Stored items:
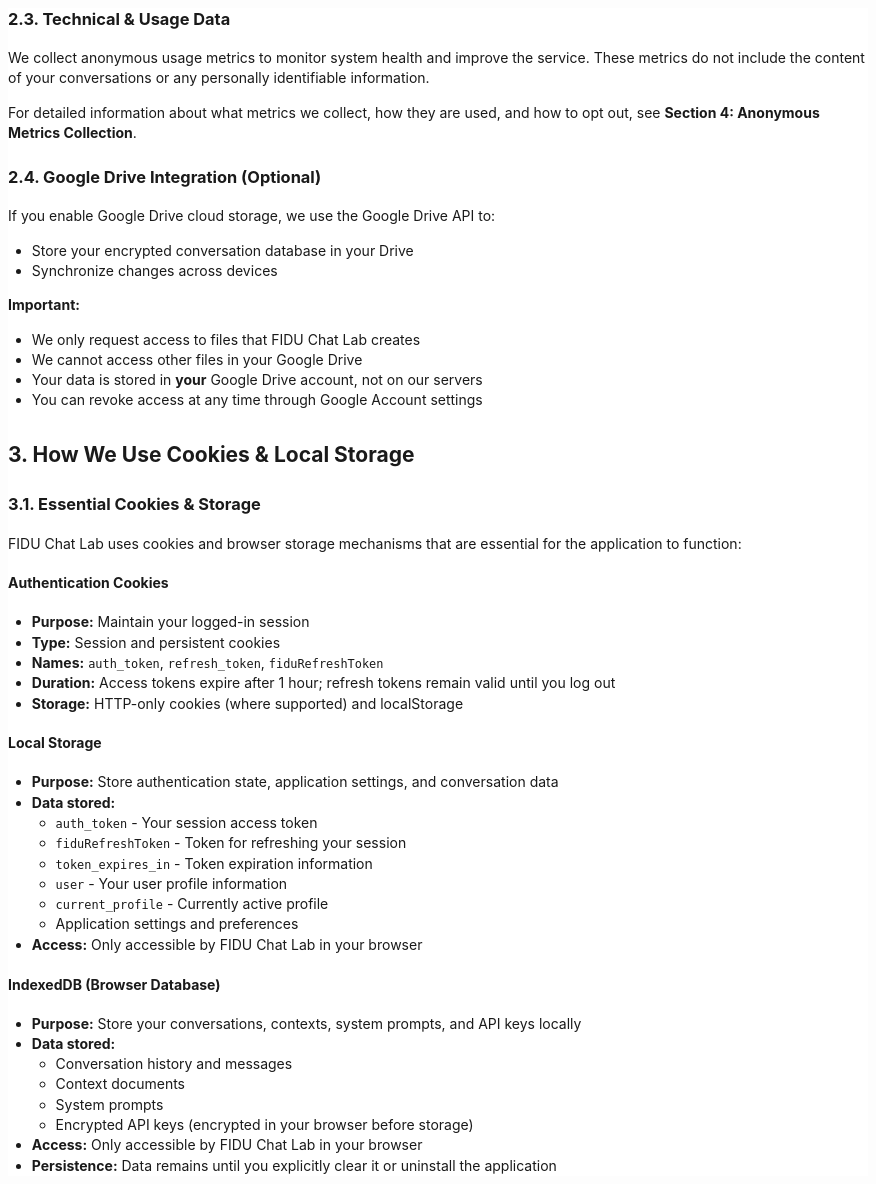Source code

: ### 2.3. Technical & Usage Data

We collect anonymous usage metrics to monitor system health and improve the service. These metrics do not include the content of your conversations or any personally identifiable information. 

For detailed information about what metrics we collect, how they are used, and how to opt out, see **Section 4: Anonymous Metrics Collection**. 

### 2.4. Google Drive Integration (Optional)

If you enable Google Drive cloud storage, we use the Google Drive API to:

- Store your encrypted conversation database in your Drive
- Synchronize changes across devices

**Important:**
- We only request access to files that FIDU Chat Lab creates
- We cannot access other files in your Google Drive
- Your data is stored in **your** Google Drive account, not on our servers
- You can revoke access at any time through Google Account settings

## 3. How We Use Cookies & Local Storage

### 3.1. Essential Cookies & Storage

FIDU Chat Lab uses cookies and browser storage mechanisms that are essential for the application to function:

#### Authentication Cookies
- **Purpose:** Maintain your logged-in session
- **Type:** Session and persistent cookies
- **Names:** `auth_token`, `refresh_token`, `fiduRefreshToken`
- **Duration:** Access tokens expire after 1 hour; refresh tokens remain valid until you log out
- **Storage:** HTTP-only cookies (where supported) and localStorage

#### Local Storage
- **Purpose:** Store authentication state, application settings, and conversation data
- **Data stored:** 
  - `auth_token` - Your session access token
  - `fiduRefreshToken` - Token for refreshing your session
  - `token_expires_in` - Token expiration information
  - `user` - Your user profile information
  - `current_profile` - Currently active profile
  - Application settings and preferences
- **Access:** Only accessible by FIDU Chat Lab in your browser

#### IndexedDB (Browser Database)
- **Purpose:** Store your conversations, contexts, system prompts, and API keys locally
- **Data stored:**
  - Conversation history and messages
  - Context documents
  - System prompts
  - Encrypted API keys (encrypted in your browser before storage)
- **Access:** Only accessible by FIDU Chat Lab in your browser
- **Persistence:** Data remains until you explicitly clear it or uninstall the application
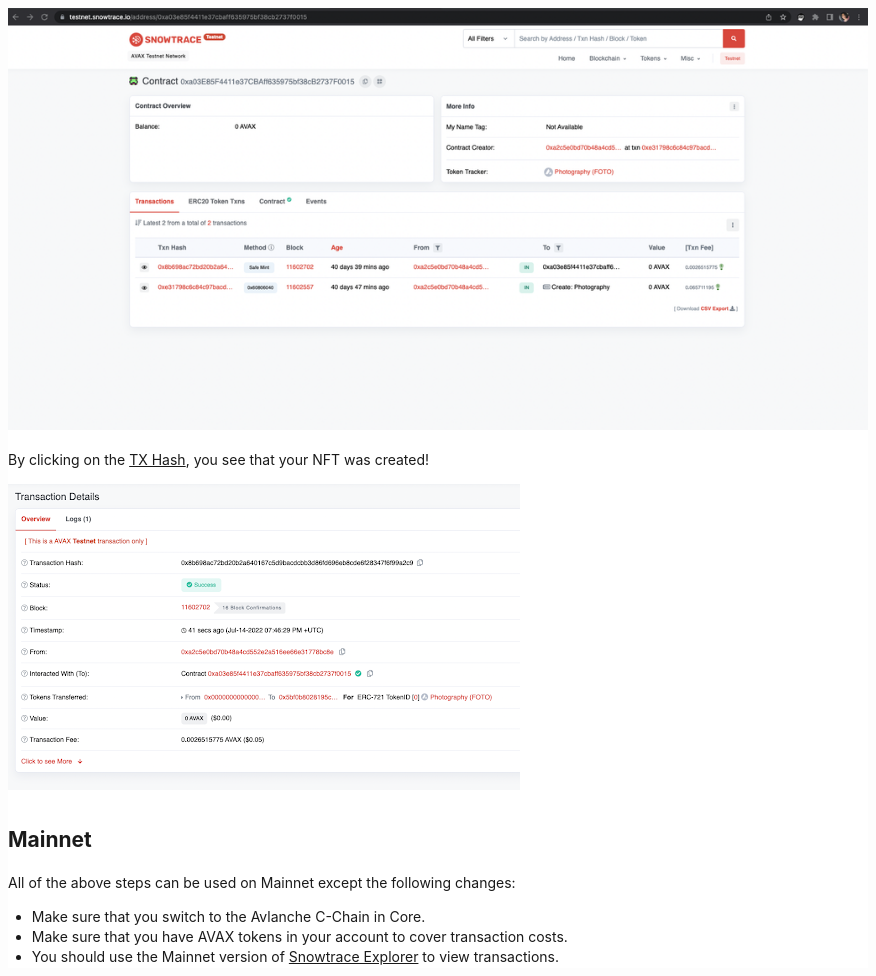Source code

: ![Snowtrace Mint](intro-to-erc721s/19-snowtrace-mint.png)

By clicking on the [TX
Hash](https://testnet.snowtrace.io/tx/0x8b698ac72bd20b2a640167c5d9bacdcbb3d86fd696eb8cde6f28347f6f99a2c9),
you see that your NFT was created!

![Snowtrace Transaction](intro-to-erc721s/20-snowtrace-txn.png)

## Mainnet

All of the above steps can be used on Mainnet except the following changes:

- Make sure that you switch to the Avlanche C-Chain in Core.
- Make sure that you have AVAX tokens in your account to cover transaction costs.
- You should use the Mainnet version of [Snowtrace Explorer](https://snowtrace.io/) to view transactions.
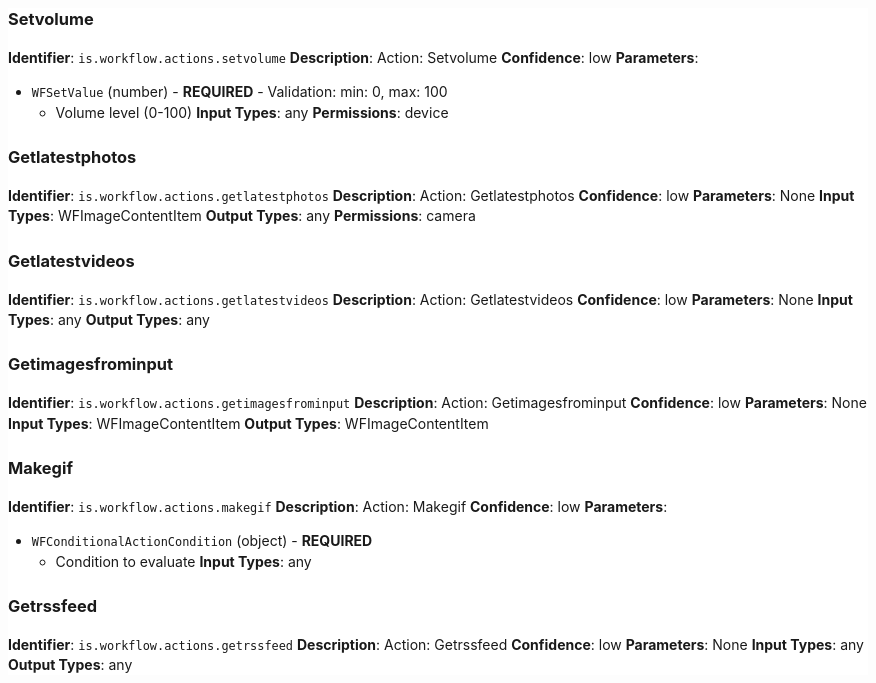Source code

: ### Setvolume
**Identifier**: `is.workflow.actions.setvolume`
**Description**: Action: Setvolume
**Confidence**: low
**Parameters**:
- `WFSetValue` (number) - **REQUIRED** - Validation: min: 0, max: 100
  - Volume level (0-100)
**Input Types**: any
**Permissions**: device

### Getlatestphotos
**Identifier**: `is.workflow.actions.getlatestphotos`
**Description**: Action: Getlatestphotos
**Confidence**: low
**Parameters**: None
**Input Types**: WFImageContentItem
**Output Types**: any
**Permissions**: camera

### Getlatestvideos
**Identifier**: `is.workflow.actions.getlatestvideos`
**Description**: Action: Getlatestvideos
**Confidence**: low
**Parameters**: None
**Input Types**: any
**Output Types**: any

### Getimagesfrominput
**Identifier**: `is.workflow.actions.getimagesfrominput`
**Description**: Action: Getimagesfrominput
**Confidence**: low
**Parameters**: None
**Input Types**: WFImageContentItem
**Output Types**: WFImageContentItem

### Makegif
**Identifier**: `is.workflow.actions.makegif`
**Description**: Action: Makegif
**Confidence**: low
**Parameters**:
- `WFConditionalActionCondition` (object) - **REQUIRED**
  - Condition to evaluate
**Input Types**: any

### Getrssfeed
**Identifier**: `is.workflow.actions.getrssfeed`
**Description**: Action: Getrssfeed
**Confidence**: low
**Parameters**: None
**Input Types**: any
**Output Types**: any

▶ **REQUIRED ACTION**
Copy every record exactly as it appears, apart from any pictures.

▶ **EXERCISE RESPONSE**
Source code

: ### 2.3. Technical & Usage Data

We collect anonymous usage metrics to monitor system health and improve the service. These metrics do not include the content of your conversations or any personally identifiable information. 

For detailed information about what metrics we collect, how they are used, and how to opt out, see **Section 4: Anonymous Metrics Collection**. 

### 2.4. Google Drive Integration (Optional)

If you enable Google Drive cloud storage, we use the Google Drive API to:

- Store your encrypted conversation database in your Drive
- Synchronize changes across devices

**Important:**
- We only request access to files that FIDU Chat Lab creates
- We cannot access other files in your Google Drive
- Your data is stored in **your** Google Drive account, not on our servers
- You can revoke access at any time through Google Account settings

## 3. How We Use Cookies & Local Storage

### 3.1. Essential Cookies & Storage

FIDU Chat Lab uses cookies and browser storage mechanisms that are essential for the application to function:

#### Authentication Cookies
- **Purpose:** Maintain your logged-in session
- **Type:** Session and persistent cookies
- **Names:** `auth_token`, `refresh_token`, `fiduRefreshToken`
- **Duration:** Access tokens expire after 1 hour; refresh tokens remain valid until you log out
- **Storage:** HTTP-only cookies (where supported) and localStorage

#### Local Storage
- **Purpose:** Store authentication state, application settings, and conversation data
- **Data stored:** 
  - `auth_token` - Your session access token
  - `fiduRefreshToken` - Token for refreshing your session
  - `token_expires_in` - Token expiration information
  - `user` - Your user profile information
  - `current_profile` - Currently active profile
  - Application settings and preferences
- **Access:** Only accessible by FIDU Chat Lab in your browser

#### IndexedDB (Browser Database)
- **Purpose:** Store your conversations, contexts, system prompts, and API keys locally
- **Data stored:**
  - Conversation history and messages
  - Context documents
  - System prompts
  - Encrypted API keys (encrypted in your browser before storage)
- **Access:** Only accessible by FIDU Chat Lab in your browser
- **Persistence:** Data remains until you explicitly clear it or uninstall the application
Source code

: ![Snowtrace Mint](intro-to-erc721s/19-snowtrace-mint.png)

By clicking on the [TX
Hash](https://testnet.snowtrace.io/tx/0x8b698ac72bd20b2a640167c5d9bacdcbb3d86fd696eb8cde6f28347f6f99a2c9),
you see that your NFT was created!

![Snowtrace Transaction](intro-to-erc721s/20-snowtrace-txn.png)

## Mainnet

All of the above steps can be used on Mainnet except the following changes:

- Make sure that you switch to the Avlanche C-Chain in Core.
- Make sure that you have AVAX tokens in your account to cover transaction costs.
- You should use the Mainnet version of [Snowtrace Explorer](https://snowtrace.io/) to view transactions.
Source code

: ### Setvolume
**Identifier**: `is.workflow.actions.setvolume`
**Description**: Action: Setvolume
**Confidence**: low
**Parameters**:
- `WFSetValue` (number) - **REQUIRED** - Validation: min: 0, max: 100
  - Volume level (0-100)
**Input Types**: any
**Permissions**: device

### Getlatestphotos
**Identifier**: `is.workflow.actions.getlatestphotos`
**Description**: Action: Getlatestphotos
**Confidence**: low
**Parameters**: None
**Input Types**: WFImageContentItem
**Output Types**: any
**Permissions**: camera

### Getlatestvideos
**Identifier**: `is.workflow.actions.getlatestvideos`
**Description**: Action: Getlatestvideos
**Confidence**: low
**Parameters**: None
**Input Types**: any
**Output Types**: any

### Getimagesfrominput
**Identifier**: `is.workflow.actions.getimagesfrominput`
**Description**: Action: Getimagesfrominput
**Confidence**: low
**Parameters**: None
**Input Types**: WFImageContentItem
**Output Types**: WFImageContentItem

### Makegif
**Identifier**: `is.workflow.actions.makegif`
**Description**: Action: Makegif
**Confidence**: low
**Parameters**:
- `WFConditionalActionCondition` (object) - **REQUIRED**
  - Condition to evaluate
**Input Types**: any

### Getrssfeed
**Identifier**: `is.workflow.actions.getrssfeed`
**Description**: Action: Getrssfeed
**Confidence**: low
**Parameters**: None
**Input Types**: any
**Output Types**: any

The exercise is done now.